• **YOUR TASK**: Extract each line of the records below that contains the word "year".

• **SUPPLIED RECORDS**:
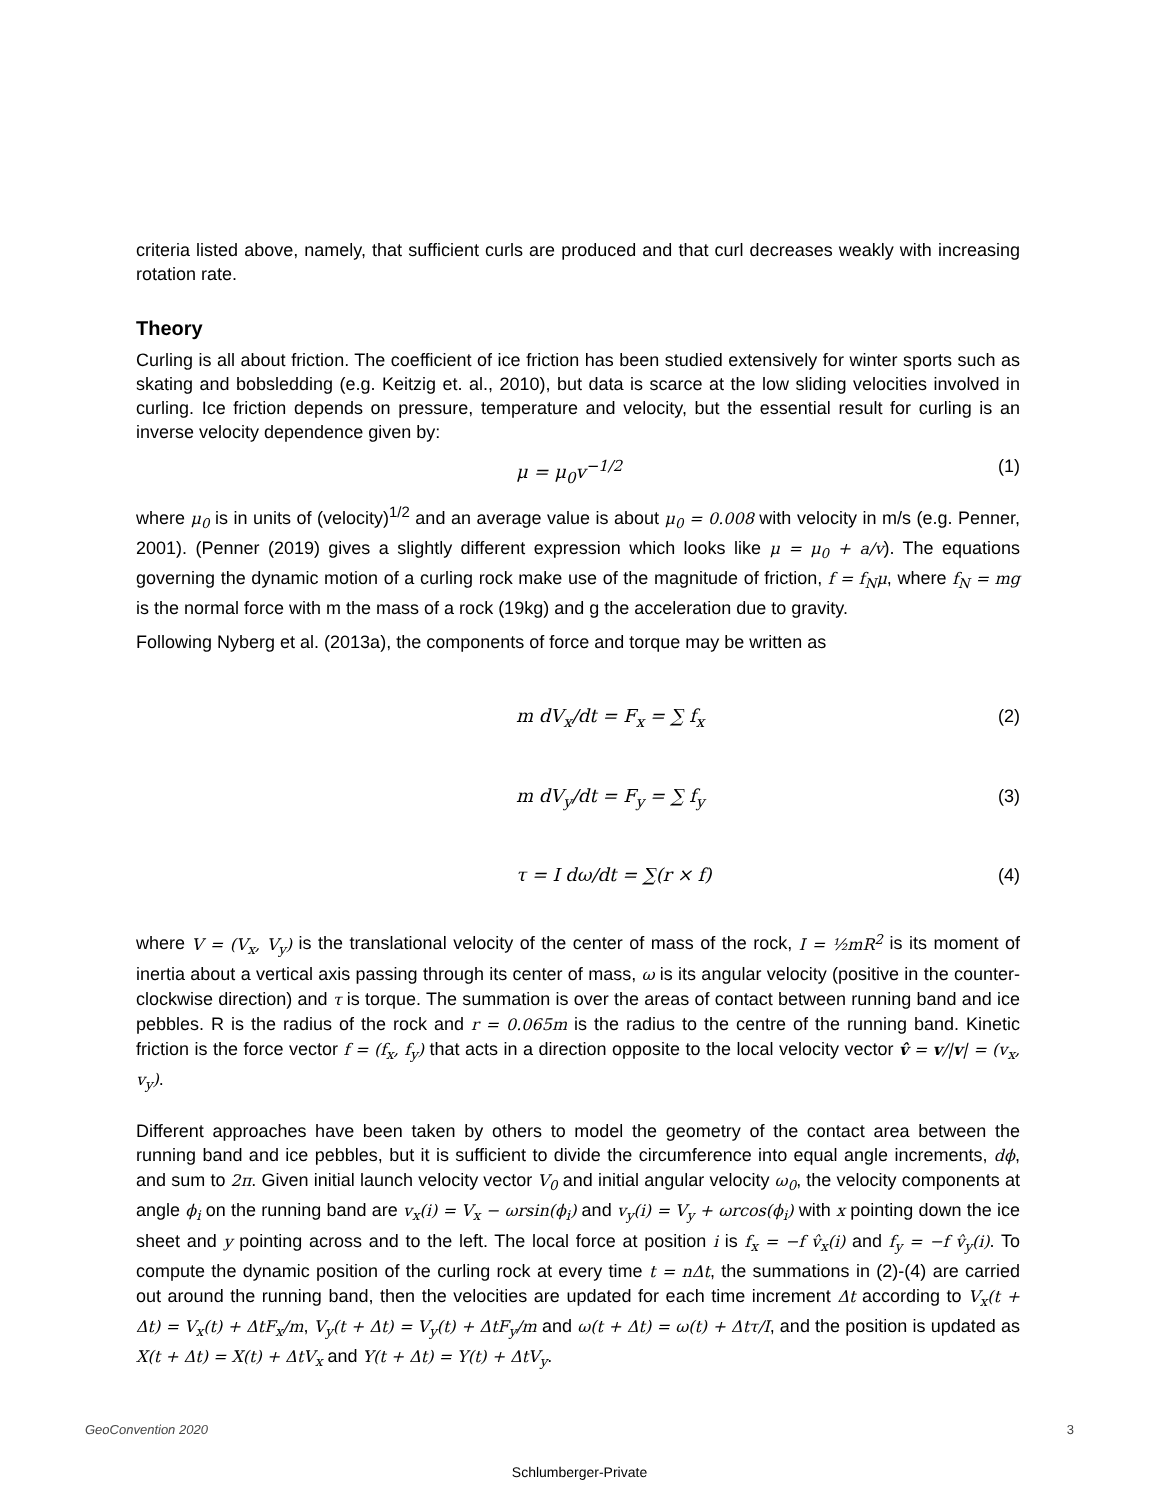criteria listed above, namely, that sufficient curls are produced and that curl decreases weakly with increasing rotation rate.
Theory
Curling is all about friction. The coefficient of ice friction has been studied extensively for winter sports such as skating and bobsledding (e.g. Keitzig et. al., 2010), but data is scarce at the low sliding velocities involved in curling. Ice friction depends on pressure, temperature and velocity, but the essential result for curling is an inverse velocity dependence given by:
μ = μ<sub>0</sub>v<sup>−1/2</sup> (1)
where μ<sub>0</sub> is in units of (velocity)<sup>1/2</sup> and an average value is about μ<sub>0</sub> = 0.008 with velocity in m/s (e.g. Penner, 2001). (Penner (2019) gives a slightly different expression which looks like μ = μ<sub>0</sub> + a/v). The equations governing the dynamic motion of a curling rock make use of the magnitude of friction, f = f<sub>N</sub>μ, where f<sub>N</sub> = mg is the normal force with m the mass of a rock (19kg) and g the acceleration due to gravity.
Following Nyberg et al. (2013a), the components of force and torque may be written as
m dV<sub>x</sub>/dt = F<sub>x</sub> = ∑ f<sub>x</sub> (2)
m dV<sub>y</sub>/dt = F<sub>y</sub> = ∑ f<sub>y</sub> (3)
τ = I dω/dt = ∑(r × f) (4)
where V = (V<sub>x</sub>, V<sub>y</sub>) is the translational velocity of the center of mass of the rock, I = ½mR<sup>2</sup> is its moment of inertia about a vertical axis passing through its center of mass, ω is its angular velocity (positive in the counter-clockwise direction) and τ is torque. The summation is over the areas of contact between running band and ice pebbles. R is the radius of the rock and r = 0.065m is the radius to the centre of the running band. Kinetic friction is the force vector f = (f<sub>x</sub>, f<sub>y</sub>) that acts in a direction opposite to the local velocity vector v̂ = v/|v| = (v<sub>x</sub>, v<sub>y</sub>).
Different approaches have been taken by others to model the geometry of the contact area between the running band and ice pebbles, but it is sufficient to divide the circumference into equal angle increments, dϕ, and sum to 2π. Given initial launch velocity vector V<sub>0</sub> and initial angular velocity ω<sub>0</sub>, the velocity components at angle ϕ<sub>i</sub> on the running band are v<sub>x</sub>(i) = V<sub>x</sub> − ωrsin(ϕ<sub>i</sub>) and v<sub>y</sub>(i) = V<sub>y</sub> + ωrcos(ϕ<sub>i</sub>) with x pointing down the ice sheet and y pointing across and to the left. The local force at position i is f<sub>x</sub> = −f v̂<sub>x</sub>(i) and f<sub>y</sub> = −f v̂<sub>y</sub>(i). To compute the dynamic position of the curling rock at every time t = nΔt, the summations in (2)-(4) are carried out around the running band, then the velocities are updated for each time increment Δt according to V<sub>x</sub>(t + Δt) = V<sub>x</sub>(t) + ΔtF<sub>x</sub>/m, V<sub>y</sub>(t + Δt) = V<sub>y</sub>(t) + ΔtF<sub>y</sub>/m and ω(t + Δt) = ω(t) + Δtτ/I, and the position is updated as X(t + Δt) = X(t) + ΔtV<sub>x</sub> and Y(t + Δt) = Y(t) + ΔtV<sub>y</sub>.
GeoConvention 2020 3
Schlumberger-Private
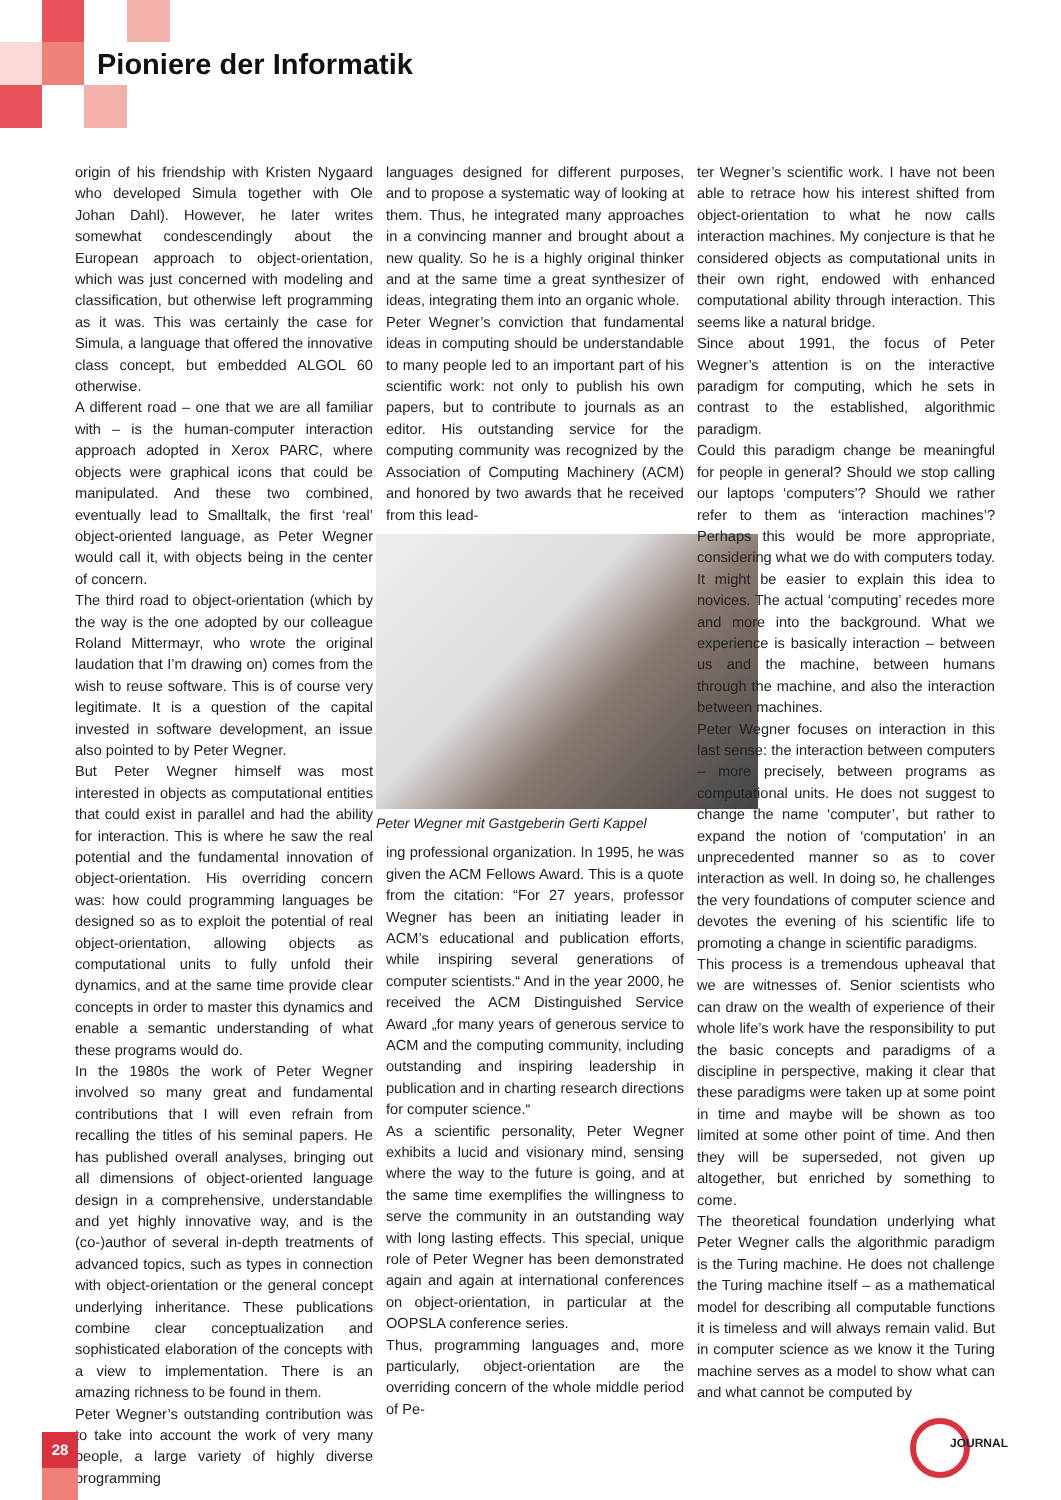Pioniere der Informatik
origin of his friendship with Kristen Nygaard who developed Simula together with Ole Johan Dahl). However, he later writes somewhat condescendingly about the European approach to object-orientation, which was just concerned with modeling and classification, but otherwise left programming as it was. This was certainly the case for Simula, a language that offered the innovative class concept, but embedded ALGOL 60 otherwise.
A different road – one that we are all familiar with – is the human-computer interaction approach adopted in Xerox PARC, where objects were graphical icons that could be manipulated. And these two combined, eventually lead to Smalltalk, the first ‘real’ object-oriented language, as Peter Wegner would call it, with objects being in the center of concern.
The third road to object-orientation (which by the way is the one adopted by our colleague Roland Mittermayr, who wrote the original laudation that I’m drawing on) comes from the wish to reuse software. This is of course very legitimate. It is a question of the capital invested in software development, an issue also pointed to by Peter Wegner.
But Peter Wegner himself was most interested in objects as computational entities that could exist in parallel and had the ability for interaction. This is where he saw the real potential and the fundamental innovation of object-orientation. His overriding concern was: how could programming languages be designed so as to exploit the potential of real object-orientation, allowing objects as computational units to fully unfold their dynamics, and at the same time provide clear concepts in order to master this dynamics and enable a semantic understanding of what these programs would do.
In the 1980s the work of Peter Wegner involved so many great and fundamental contributions that I will even refrain from recalling the titles of his seminal papers. He has published overall analyses, bringing out all dimensions of object-oriented language design in a comprehensive, understandable and yet highly innovative way, and is the (co-)author of several in-depth treatments of advanced topics, such as types in connection with object-orientation or the general concept underlying inheritance. These publications combine clear conceptualization and sophisticated elaboration of the concepts with a view to implementation. There is an amazing richness to be found in them.
Peter Wegner’s outstanding contribution was to take into account the work of very many people, a large variety of highly diverse programming
languages designed for different purposes, and to propose a systematic way of looking at them. Thus, he integrated many approaches in a convincing manner and brought about a new quality. So he is a highly original thinker and at the same time a great synthesizer of ideas, integrating them into an organic whole.
Peter Wegner’s conviction that fundamental ideas in computing should be understandable to many people led to an important part of his scientific work: not only to publish his own papers, but to contribute to journals as an editor. His outstanding service for the computing community was recognized by the Association of Computing Machinery (ACM) and honored by two awards that he received from this lead-
Peter Wegner mit Gastgeberin Gerti Kappel
ing professional organization. In 1995, he was given the ACM Fellows Award. This is a quote from the citation: “For 27 years, professor Wegner has been an initiating leader in ACM’s educational and publication efforts, while inspiring several generations of computer scientists.“ And in the year 2000, he received the ACM Distinguished Service Award „for many years of generous service to ACM and the computing community, including outstanding and inspiring leadership in publication and in charting research directions for computer science.“
As a scientific personality, Peter Wegner exhibits a lucid and visionary mind, sensing where the way to the future is going, and at the same time exemplifies the willingness to serve the community in an outstanding way with long lasting effects. This special, unique role of Peter Wegner has been demonstrated again and again at international conferences on object-orientation, in particular at the OOPSLA conference series.
Thus, programming languages and, more particularly, object-orientation are the overriding concern of the whole middle period of Pe-
ter Wegner’s scientific work. I have not been able to retrace how his interest shifted from object-orientation to what he now calls interaction machines. My conjecture is that he considered objects as computational units in their own right, endowed with enhanced computational ability through interaction. This seems like a natural bridge.
Since about 1991, the focus of Peter Wegner’s attention is on the interactive paradigm for computing, which he sets in contrast to the established, algorithmic paradigm.
Could this paradigm change be meaningful for people in general? Should we stop calling our laptops ‘computers’? Should we rather refer to them as ‘interaction machines’? Perhaps this would be more appropriate, considering what we do with computers today. It might be easier to explain this idea to novices. The actual ‘computing’ recedes more and more into the background. What we experience is basically interaction – between us and the machine, between humans through the machine, and also the interaction between machines.
Peter Wegner focuses on interaction in this last sense: the interaction between computers – more precisely, between programs as computational units. He does not suggest to change the name ‘computer’, but rather to expand the notion of ‘computation’ in an unprecedented manner so as to cover interaction as well. In doing so, he challenges the very foundations of computer science and devotes the evening of his scientific life to promoting a change in scientific paradigms.
This process is a tremendous upheaval that we are witnesses of. Senior scientists who can draw on the wealth of experience of their whole life’s work have the responsibility to put the basic concepts and paradigms of a discipline in perspective, making it clear that these paradigms were taken up at some point in time and maybe will be shown as too limited at some other point of time. And then they will be superseded, not given up altogether, but enriched by something to come.
The theoretical foundation underlying what Peter Wegner calls the algorithmic paradigm is the Turing machine. He does not challenge the Turing machine itself – as a mathematical model for describing all computable functions it is timeless and will always remain valid. But in computer science as we know it the Turing machine serves as a model to show what can and what cannot be computed by
28 JOURNAL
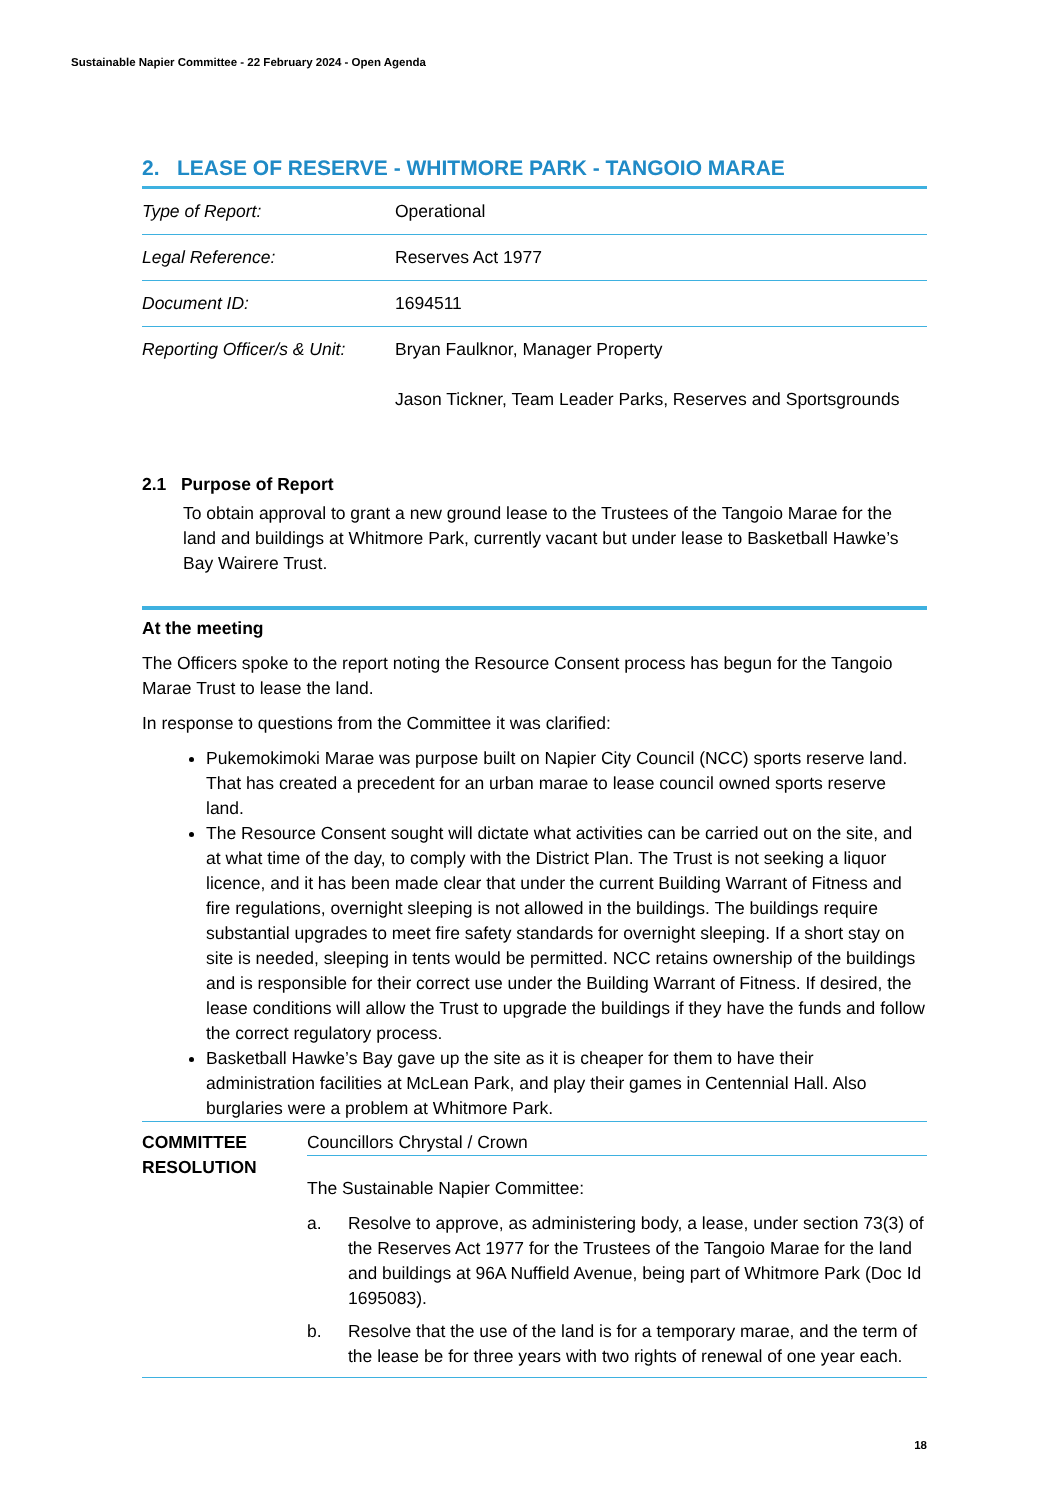Sustainable Napier Committee - 22 February 2024 - Open Agenda
2. LEASE OF RESERVE - WHITMORE PARK - TANGOIO MARAE
| Type of Report: | Operational |
| Legal Reference: | Reserves Act 1977 |
| Document ID: | 1694511 |
| Reporting Officer/s & Unit: | Bryan Faulknor, Manager Property Jason Tickner, Team Leader Parks, Reserves and Sportsgrounds |
2.1 Purpose of Report
To obtain approval to grant a new ground lease to the Trustees of the Tangoio Marae for the land and buildings at Whitmore Park, currently vacant but under lease to Basketball Hawke’s Bay Wairere Trust.
At the meeting
The Officers spoke to the report noting the Resource Consent process has begun for the Tangoio Marae Trust to lease the land.
In response to questions from the Committee it was clarified:
Pukemokimoki Marae was purpose built on Napier City Council (NCC) sports reserve land. That has created a precedent for an urban marae to lease council owned sports reserve land.
The Resource Consent sought will dictate what activities can be carried out on the site, and at what time of the day, to comply with the District Plan. The Trust is not seeking a liquor licence, and it has been made clear that under the current Building Warrant of Fitness and fire regulations, overnight sleeping is not allowed in the buildings. The buildings require substantial upgrades to meet fire safety standards for overnight sleeping. If a short stay on site is needed, sleeping in tents would be permitted. NCC retains ownership of the buildings and is responsible for their correct use under the Building Warrant of Fitness. If desired, the lease conditions will allow the Trust to upgrade the buildings if they have the funds and follow the correct regulatory process.
Basketball Hawke’s Bay gave up the site as it is cheaper for them to have their administration facilities at McLean Park, and play their games in Centennial Hall. Also burglaries were a problem at Whitmore Park.
COMMITTEE RESOLUTION
Councillors Chrystal / Crown
The Sustainable Napier Committee:
a. Resolve to approve, as administering body, a lease, under section 73(3) of the Reserves Act 1977 for the Trustees of the Tangoio Marae for the land and buildings at 96A Nuffield Avenue, being part of Whitmore Park (Doc Id 1695083).
b. Resolve that the use of the land is for a temporary marae, and the term of the lease be for three years with two rights of renewal of one year each.
18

• **RESPONSE TO THIS EXERCISE**:
ing professional organization. In 1995, he was given the ACM Fellows Award. This is a quote from the citation: “For 27 years, professor Wegner has been an initiating leader in ACM’s educational and publication efforts, while inspiring several generations of computer scientists.“ And in the year 2000, he received the ACM Distinguished Service Award „for many years of generous service to ACM and the computing community, including outstanding and inspiring leadership in publication and in charting research directions for computer science.“
b. Resolve that the use of the land is for a temporary marae, and the term of the lease be for three years with two rights of renewal of one year each.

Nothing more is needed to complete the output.